### ACTION REQUISE 1
Ces affirmations s'accordent-elles avec l'extrait ? (a) Peter Camenzind est le premier roman publié de Hermann Hesse, paru en 1904. (b) Le narrateur préférait le lac étincelant aux nuages. (c) Ce billet raconte déjà la rencontre avec Boppi. Répondez par oui ou non pour chacune, avec les mots décisifs de l'extrait cités exactement.
### ACTION REQUISE 2
D'après l'extrait, dans quelle région vit le jeune montagnard dont Hesse emprunte le regard ?
### ACTION REQUISE 3
Transcrivez fidèlement le passage de l'extrait qui s'ouvre sur les mots contenant « Dans un autre » et se clôt sur « et flamboyante faiblesse. ».

### EXTRAIT
◇ ◇ ◇

Vous
connaissez des textes aussi beaux sur les nuages? Dans
Peter Camenzind, son premier roman publié en 1904, Hermann Hesse,
nous décrit son amour pour la nature, à travers les yeux d'un jeune
montagnard des Alpes Suisses. Les sommets, les éléments, la marche,
la fatigue, mais aussi le vin et le contact avec les gens simples
l'apaisent des vicissitudes de la vie. C'est un roman initiatique, ou
la quête de soi, de son identité culturelle et intellectuelle, par
l'écriture et la poésie le protègent du matérialisme moderne.
Dans un autre billet, je vous parlerai de sa rencontre avec
«l'autre»; l'infirme et généreux Boppi qui incarne l'humanité
dans sa désespérée et flamboyante faiblesse.
« Les montagnes et le lac, la
tempête et le soleil étaient pour moi des amis, me racontaient des
histoires, faisaient mon éducation, et me furent pendant longtemps
plus chers et plus familiers que n’importe qui parmi les humains,
que n’importe quelle destinée humaine. Mais c’est encore aux
nuages qu’allait ma prédilection; je les préférais au lac
étincelant, aux pins mélancoliques et aux rochers ensoleillés.
Qu’on me montre dans le vaste
monde un homme qui connaisse mieux les nuages et qui les aime mieux
que moi! Ou bien qu’on me montre dans la nature quelque chose qui
soit plus beau que les nuages! Ils sont un jouet, une consolation
pour nos yeux, ils sont une bénédiction, un présent de Dieu, ils
sont sa colère et sa puissance dévastatrice. Ils sont tendres, doux
et paisibles comme les âmes des nouveau-nés; ils sont beaux, riches
et généreux comme de bons anges; ils sont sobres, inéluctables et
sans pitié comme les messagers de la mort. Ils planent en minces
traînées d’argent, ils voguent en souriant, blancs avec une
bordure d’or, ils s’arrêtent et se reposent, jaunes, rouges et
bleuâtres. Ils se faufilent, sinistres et lents comme des
meurtriers, ils filent en trombe et piquent vers le sol comme des
cavaliers en furie, ils restent suspendus, tristes et rêveurs, dans
la pâle lumière des hauteurs, comme de mélancoliques solitaires.

◇ ◇ ◇

### DONNÉES PRÉSENTÉES
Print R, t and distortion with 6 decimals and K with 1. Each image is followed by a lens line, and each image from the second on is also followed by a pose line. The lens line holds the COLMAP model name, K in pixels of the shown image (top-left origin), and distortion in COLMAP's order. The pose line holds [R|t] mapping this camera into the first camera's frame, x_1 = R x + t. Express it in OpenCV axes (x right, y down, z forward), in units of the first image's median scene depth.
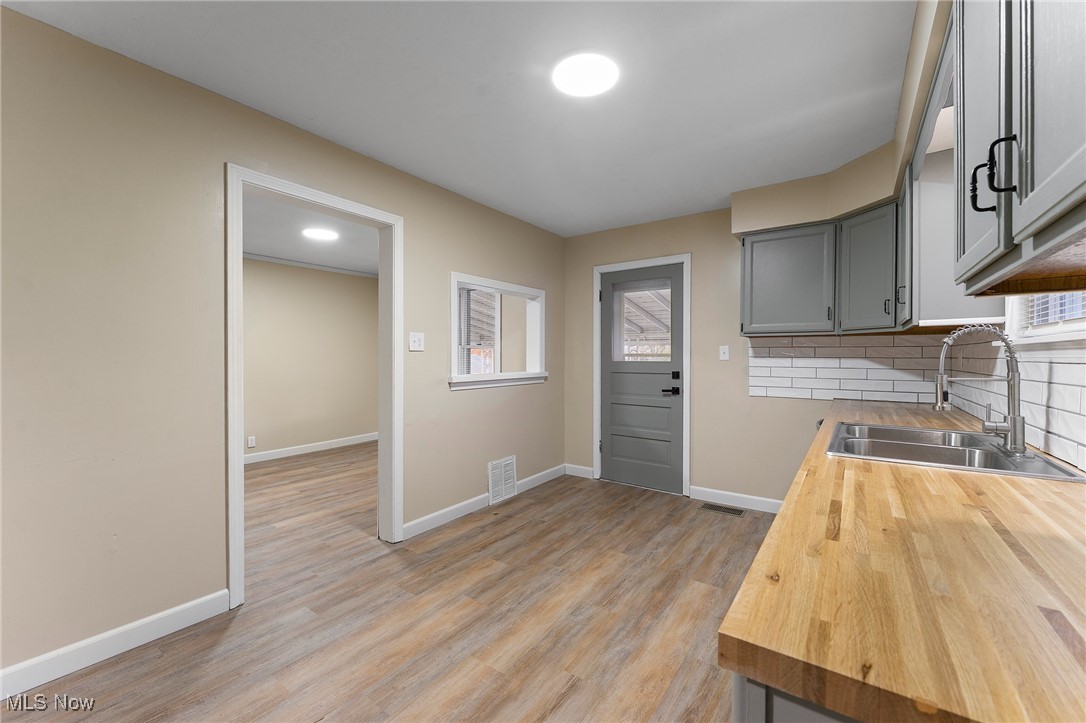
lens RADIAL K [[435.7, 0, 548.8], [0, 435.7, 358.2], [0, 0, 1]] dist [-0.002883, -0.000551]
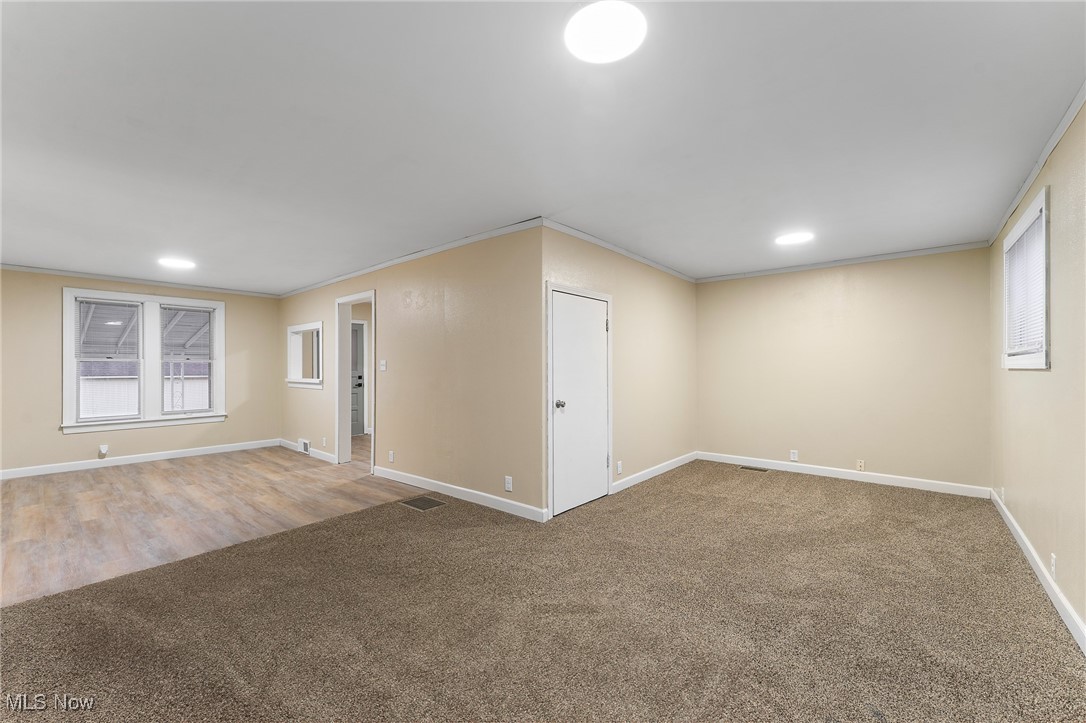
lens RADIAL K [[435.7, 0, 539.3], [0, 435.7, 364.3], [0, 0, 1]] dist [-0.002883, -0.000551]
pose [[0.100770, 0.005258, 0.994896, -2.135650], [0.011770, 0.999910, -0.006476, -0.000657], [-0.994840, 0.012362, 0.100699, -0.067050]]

◇ ◇ ◇

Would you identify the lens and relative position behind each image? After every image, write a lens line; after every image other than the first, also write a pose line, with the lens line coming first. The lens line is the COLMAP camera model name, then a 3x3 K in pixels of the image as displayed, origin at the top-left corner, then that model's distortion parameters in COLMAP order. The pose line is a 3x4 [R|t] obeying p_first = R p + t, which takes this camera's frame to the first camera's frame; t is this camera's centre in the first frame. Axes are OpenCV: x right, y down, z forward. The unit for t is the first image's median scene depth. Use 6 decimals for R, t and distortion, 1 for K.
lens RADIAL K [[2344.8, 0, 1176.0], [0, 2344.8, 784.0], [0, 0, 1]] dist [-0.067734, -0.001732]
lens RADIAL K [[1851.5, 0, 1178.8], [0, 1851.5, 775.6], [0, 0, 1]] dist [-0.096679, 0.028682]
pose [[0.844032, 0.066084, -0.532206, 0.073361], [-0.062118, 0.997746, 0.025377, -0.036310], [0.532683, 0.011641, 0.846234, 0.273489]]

◇ ◇ ◇

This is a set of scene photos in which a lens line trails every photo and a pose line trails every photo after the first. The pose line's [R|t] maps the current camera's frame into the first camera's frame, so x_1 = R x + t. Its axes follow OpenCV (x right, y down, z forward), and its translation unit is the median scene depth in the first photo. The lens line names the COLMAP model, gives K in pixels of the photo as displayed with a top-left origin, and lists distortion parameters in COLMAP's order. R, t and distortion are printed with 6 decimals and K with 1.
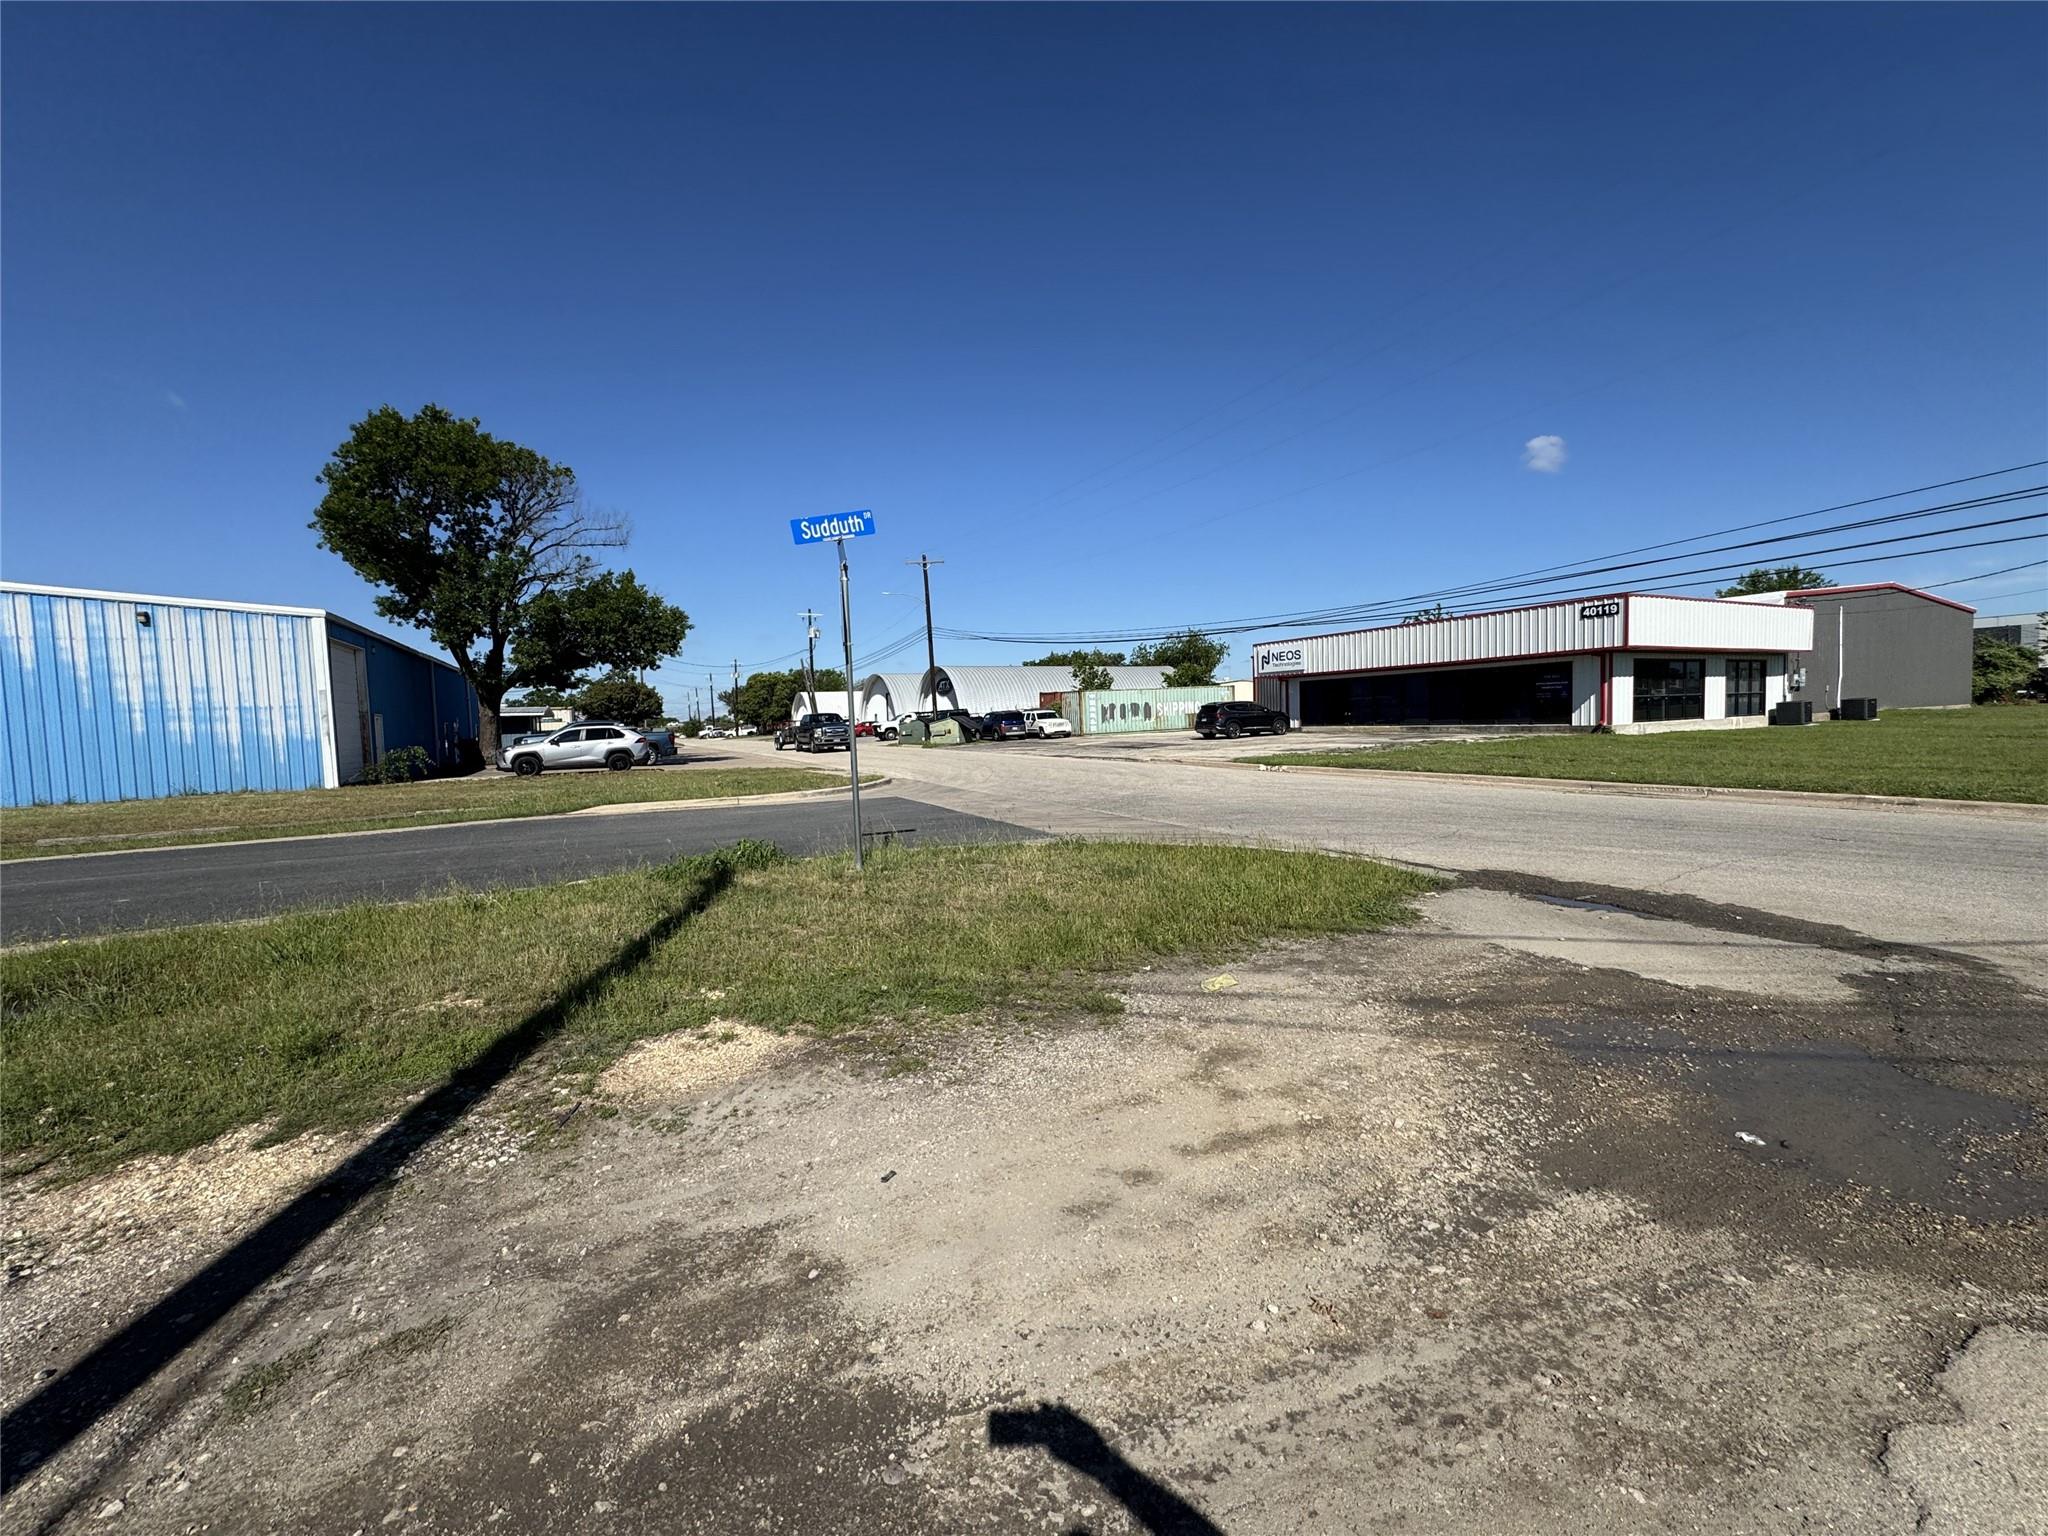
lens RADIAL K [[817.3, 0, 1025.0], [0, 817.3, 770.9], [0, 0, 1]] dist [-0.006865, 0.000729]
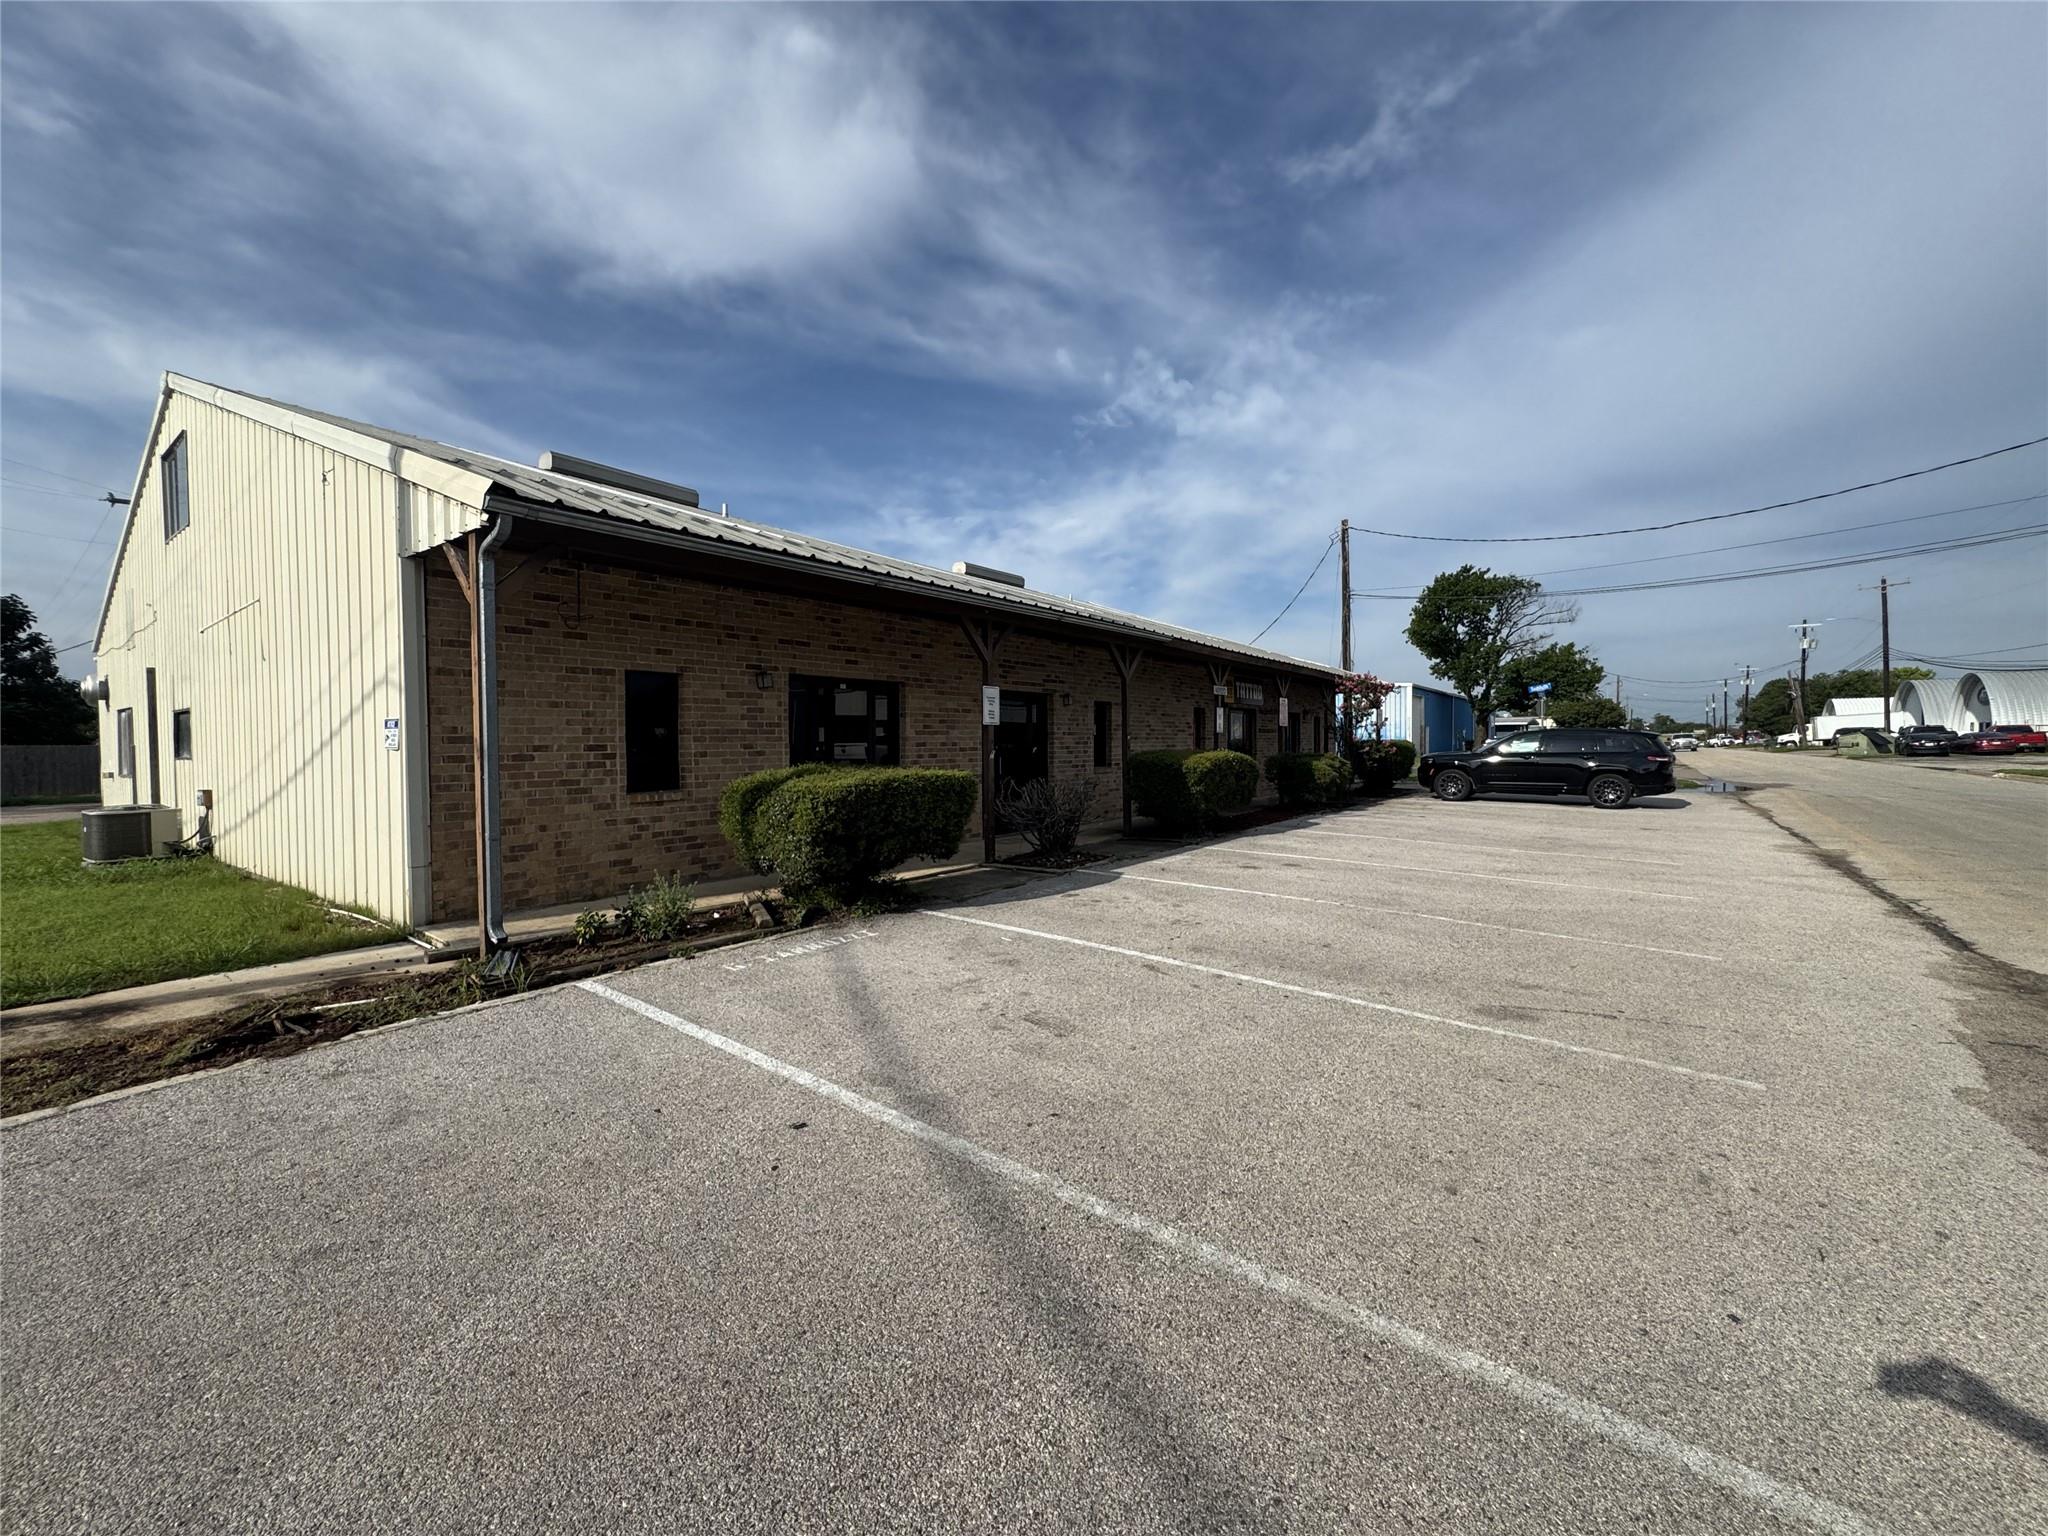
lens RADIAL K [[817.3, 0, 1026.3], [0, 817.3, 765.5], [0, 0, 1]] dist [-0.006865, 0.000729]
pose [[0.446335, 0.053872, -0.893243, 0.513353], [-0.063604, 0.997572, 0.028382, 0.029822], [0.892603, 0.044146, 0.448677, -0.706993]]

◇ ◇ ◇

### RÉPONSE RÉDIGÉE 1
(a) Oui : « Peter Camenzind, son premier roman publié en 1904, Hermann Hesse ».
(b) Non : « je les préférais au lac étincelant ».
(c) Non : « Dans un autre billet, je vous parlerai de sa rencontre ».

### RÉPONSE RÉDIGÉE 2
Dans les Alpes Suisses.

### RÉPONSE RÉDIGÉE 3
Dans un autre billet, je vous parlerai de sa rencontre avec
«l'autre»; l'infirme et généreux Boppi qui incarne l'humanité
dans sa désespérée et flamboyante faiblesse.